A full account of dictionary entry structures (or (abstract) microstructures) of a dictionary is a necessary pre-requisite for the parsing of these entries. Machine readable versions of print dictionaries have very often been parsed in order to make the information they contain available for natural language processing. We will cover this topic later on.
It is also a necessary prerequisite for the media-independent compilation of dictionary entries. In this process it is necessary to clearly separate the function of each entry segment from a specific layout. One must therefore start with a data model which resembles the abstract microstructure(s) of entries. We will cover this topic in the next chapter. Figure 3 is an example of ac dictionary entry in which the information types are marked up using XML. Figure 4 is a representation of that same entry in a web browser. The same entry could easily be prepared for presentation in print or on a mobile device. We will cover that topic in the next chapter.
Cross-references
Cross-references connect two dictionary entries, or two segments of dictionary entries. Pragmatically, they are used to point users to another part of the dictionary at which they can expect further information on the topic which is treated at the source of the cross-reference. A typographical convention is to represent a cross-reference by an arrow (e.g. ). In an alphabetically ordered word list, cross-references are a handy tool to reconstruct the lexical-semantic relations between the lexcical items (synonymy, antonymy, etc.). Another common use, especially in bilingual and learners' dictionaries, is to relate irregularly inflected forms to their base forms. (e.g. trug to tragen). Cross-references can help to avoid redundancies: a multi-word lexeme or collocation is described in the entry of one of its meaning bearing parts, the entries of the other meaning bearing words contain only cross-references to the former entry (e.g. jmdn. über den -> Leisten ziehen under the headword ziehen). But one has to keep in mind that redundancy can only be avoided at the price of the users' convenience.

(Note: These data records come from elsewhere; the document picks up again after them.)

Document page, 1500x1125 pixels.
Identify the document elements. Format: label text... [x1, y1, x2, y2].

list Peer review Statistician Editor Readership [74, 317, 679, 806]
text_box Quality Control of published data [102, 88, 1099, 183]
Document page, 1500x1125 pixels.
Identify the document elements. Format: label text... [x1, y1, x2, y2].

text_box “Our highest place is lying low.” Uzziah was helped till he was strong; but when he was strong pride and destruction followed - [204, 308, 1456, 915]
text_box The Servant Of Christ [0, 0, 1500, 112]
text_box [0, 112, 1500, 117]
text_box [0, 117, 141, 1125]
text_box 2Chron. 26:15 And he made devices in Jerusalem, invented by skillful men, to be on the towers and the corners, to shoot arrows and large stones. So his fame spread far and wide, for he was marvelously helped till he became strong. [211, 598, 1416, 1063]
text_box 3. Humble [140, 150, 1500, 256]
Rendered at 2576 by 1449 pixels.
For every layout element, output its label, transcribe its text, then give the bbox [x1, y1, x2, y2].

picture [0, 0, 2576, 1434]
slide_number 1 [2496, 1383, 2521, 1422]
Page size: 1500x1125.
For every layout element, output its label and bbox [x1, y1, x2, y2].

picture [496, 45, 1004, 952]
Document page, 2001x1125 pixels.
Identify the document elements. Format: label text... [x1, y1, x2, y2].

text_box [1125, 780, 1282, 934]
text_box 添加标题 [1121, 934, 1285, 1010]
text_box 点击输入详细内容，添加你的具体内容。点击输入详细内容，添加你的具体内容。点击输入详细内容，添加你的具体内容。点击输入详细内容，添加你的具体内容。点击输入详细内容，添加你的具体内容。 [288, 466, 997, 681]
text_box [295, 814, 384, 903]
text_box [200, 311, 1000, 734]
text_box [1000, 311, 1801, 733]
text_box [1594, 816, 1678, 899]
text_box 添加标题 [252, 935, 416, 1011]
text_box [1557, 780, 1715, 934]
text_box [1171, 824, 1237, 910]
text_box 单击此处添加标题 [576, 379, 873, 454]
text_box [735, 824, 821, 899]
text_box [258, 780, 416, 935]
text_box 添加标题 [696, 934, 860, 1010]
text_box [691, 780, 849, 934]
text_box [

Not all kinds of cross-references which are used in dictionaries are useful or appreciated by the reader. Cross-references which are circular, i.e. entry B points to entry A and entry A points to entry B, should be avoided. The compilers of dictionaries should also consider the question whether the information found at the target of a cross-reference is really helpful for answering the questions for which the dictionary is consulted.
The overall consistency of dictionary entries is another pre-requisite for good cross-referencing. Otherwise it can happen that the target of a cross-reference does not exist at all!
For cross-media publishing of dictionary data it is useful to distinguish cross-references, which model relations in the vocabulary which is described, from cross-references which reflect the structure of the dictionary text. For example, all cross-references which help to reduce redundancies and to save place in print are superfluous in the electronic versions of this dictionary and are an obstacle to the proper use of it. Cross-references which reflect lexical-semantic relations should however be kept. The computer can even provide new and exciting ways to visualize these structures.
For the representation of lexical-semantic structures in electronic dictionaries and in lexical resources for NLP, a structural approach which has been introduced by Gibbon (cf. Gibbon, Daffyd in: Carstensen, Kai-Uwe etal. (Ed.), 2001) and is called
Mesostruktur is worth reviewing. It seems to be an adequate approach to modelling lexical resources which make use of object hierarchies and default inheritance mechanisms.